Hikmet ehli zatlar buyuruyor ki:
Nimetlerin elden çıkmaması ve artması için şükretmek lazımdır. Allahü teâlâ, (Verdiğim nimetlere şükrederseniz onları arttırırım. Şükretmezseniz elinizden alır, şiddetli azap ederim) buyuruyor. Cüneyd-i Bağdadi hazretleri, (Şükür, Allahü teâlânın ihsan ettiği nimetleri, Onun istediği gibi, Onun istediği yolda kullanmaktır) buyuruyor.
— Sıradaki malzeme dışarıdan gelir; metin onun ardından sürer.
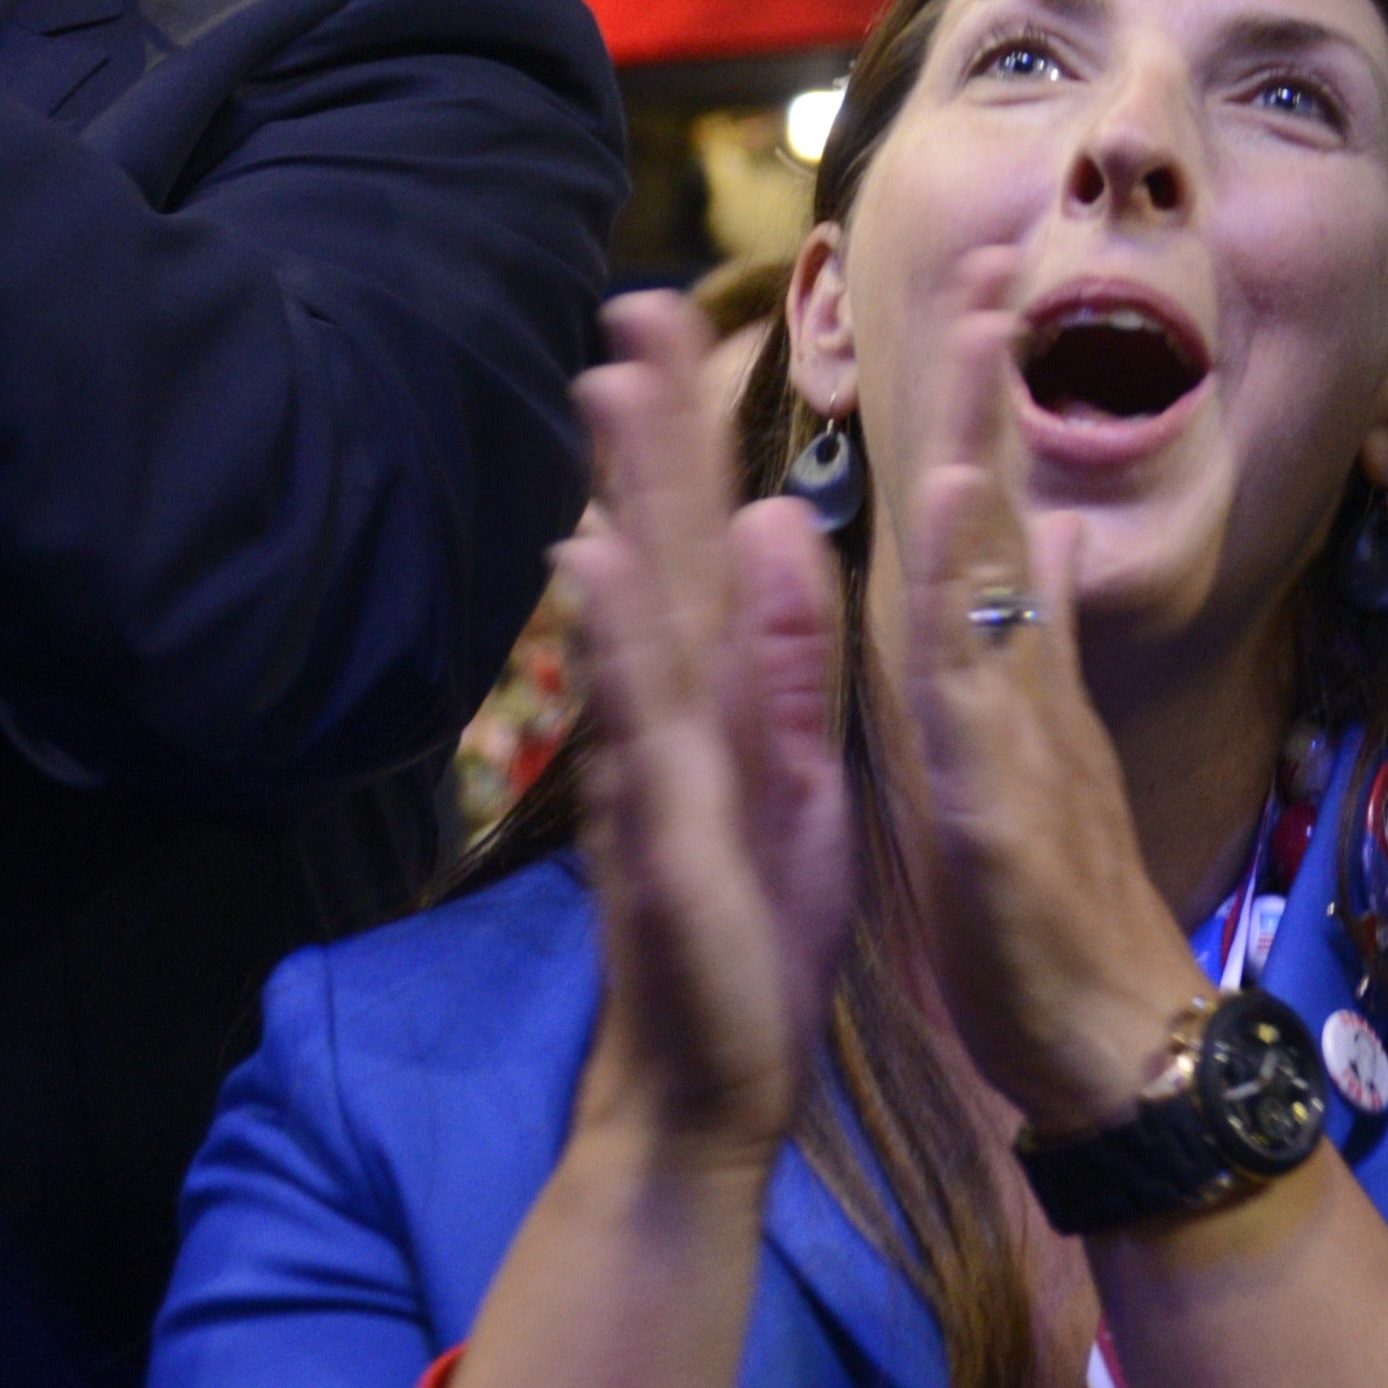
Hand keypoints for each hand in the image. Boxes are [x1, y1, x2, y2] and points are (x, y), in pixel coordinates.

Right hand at [556, 294, 856, 1170]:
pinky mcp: (661, 839)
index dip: (695, 437)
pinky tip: (593, 569)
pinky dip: (615, 648)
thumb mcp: (795, 772)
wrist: (710, 1086)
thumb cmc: (753, 934)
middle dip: (645, 428)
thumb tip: (771, 528)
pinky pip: (640, 732)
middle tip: (629, 301)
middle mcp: (674, 719)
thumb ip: (783, 655)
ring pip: (637, 615)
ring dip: (619, 500)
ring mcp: (657, 773)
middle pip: (657, 551)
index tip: (691, 319)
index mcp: (719, 701)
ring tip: (606, 391)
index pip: (705, 545)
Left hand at [874, 274, 1211, 1145]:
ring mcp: (1019, 747)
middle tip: (984, 263)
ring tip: (968, 372)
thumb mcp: (1022, 748)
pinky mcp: (1005, 826)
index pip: (982, 507)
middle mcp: (1018, 684)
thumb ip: (1022, 643)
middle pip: (998, 512)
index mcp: (1003, 668)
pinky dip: (970, 649)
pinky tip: (957, 588)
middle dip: (987, 387)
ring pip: (995, 598)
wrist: (1111, 1040)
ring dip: (979, 482)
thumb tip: (1041, 543)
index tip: (973, 282)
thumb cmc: (1055, 904)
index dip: (974, 395)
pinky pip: (981, 729)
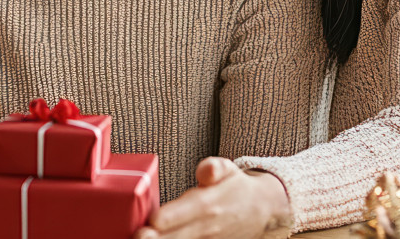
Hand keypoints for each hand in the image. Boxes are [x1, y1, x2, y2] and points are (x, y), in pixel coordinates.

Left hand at [134, 158, 292, 238]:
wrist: (262, 210)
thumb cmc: (235, 188)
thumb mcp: (228, 169)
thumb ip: (214, 167)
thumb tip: (206, 172)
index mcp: (207, 204)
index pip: (182, 214)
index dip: (163, 219)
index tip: (150, 221)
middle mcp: (205, 228)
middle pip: (175, 237)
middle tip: (137, 236)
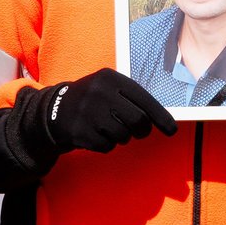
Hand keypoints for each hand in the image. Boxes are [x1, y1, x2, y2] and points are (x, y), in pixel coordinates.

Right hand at [39, 69, 176, 154]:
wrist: (54, 110)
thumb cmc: (94, 100)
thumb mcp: (110, 88)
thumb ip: (134, 99)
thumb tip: (162, 119)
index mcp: (111, 78)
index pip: (145, 99)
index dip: (160, 117)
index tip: (171, 130)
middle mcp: (99, 93)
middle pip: (138, 120)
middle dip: (143, 130)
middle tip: (140, 132)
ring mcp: (87, 112)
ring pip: (123, 135)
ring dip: (123, 137)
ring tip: (111, 129)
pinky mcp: (79, 132)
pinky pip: (107, 146)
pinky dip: (107, 145)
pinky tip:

Hiçbir şeyden dolayı, hiçbir şikâyette bulunmamak lazımdır. Şikâyette bulunmak, nimetleri unutmak, şükretmemek demektir. Dolayısıyla nimetlerin elden çıkması ve azapların gelmesi demektir. Bir musibet geldiğinde tevbe ve istigfar edip sabretmelidir. Çünkü hadis-i şerifte, (Bir haksızlıkla karşılaştığınızda, susup sabrederseniz Allahü teâlâ o haksızlığı muhakkak giderir) buyuruluyor. Susmak dile hâkim olmak, sabır ise kalbe hâkim olmak demektir. Aksi durumda yani susulmaz ve sabredilmezse haksızlığın giderilme ihtimali olduğu kadar giderilmeme ihtimali de vardır.

İşimizi ihtimallere bırakmamalıyız. Kazanmak muhakkak iken kaybetmek çok yanlış olur. (Sabreden zafere ulaşır) hadis-i şerifi, sabrın sonunun her zaman selamet olduğunu bildiriyor. Sabır döneminde acele etmemeli. Acelecilik şeytandandır. Şeytandan olan hiçbir şeyde hayır yoktur. Eğer acele edip, sabretmezsek, belalar artar. Fakat bu dönemde sabredersek, sonu muhakkak selamet olur. Şunu iyi bilelim ki, varlıkta imtihan daha zordur. Çünkü varlıkta nefsin bütün arzuları ayaktadır ve nefsi frenlemek daha zordur. Yokluktaysa, nefsi azdıracak fazla sebep yoktur.

Merhum Nasreddin Hoca, derdine çare aramayıp, (Yâ Rabbî, bu derdi benden alma!) diye dua eder. Duyanlar şaşırıp sebebini sorduklarında, (Bu dert giderse daha büyüğü gelebilir, çünkü mümin, bela ve musibetten kurtulmaz. Buna alıştım, belki ona sabredemem) der. Müminin başı dertten kurtulmaz. Bir dert giderse başka bir dert gelir. İllet yani hastalık, zillet yani itibarsızlık, kıllet yani fakirlik, eksik olmaz. Mümin, dünyada âhiretteki yerine göre karanlıktadır, ama âhirette ebedî aydınlığa kavuşacaktır. Kâfir de dünyada, âhiretteki yerine göre aydınlıktadır, ama âhirette ebedî karanlığa gidecektir. İkisi bir olur mu?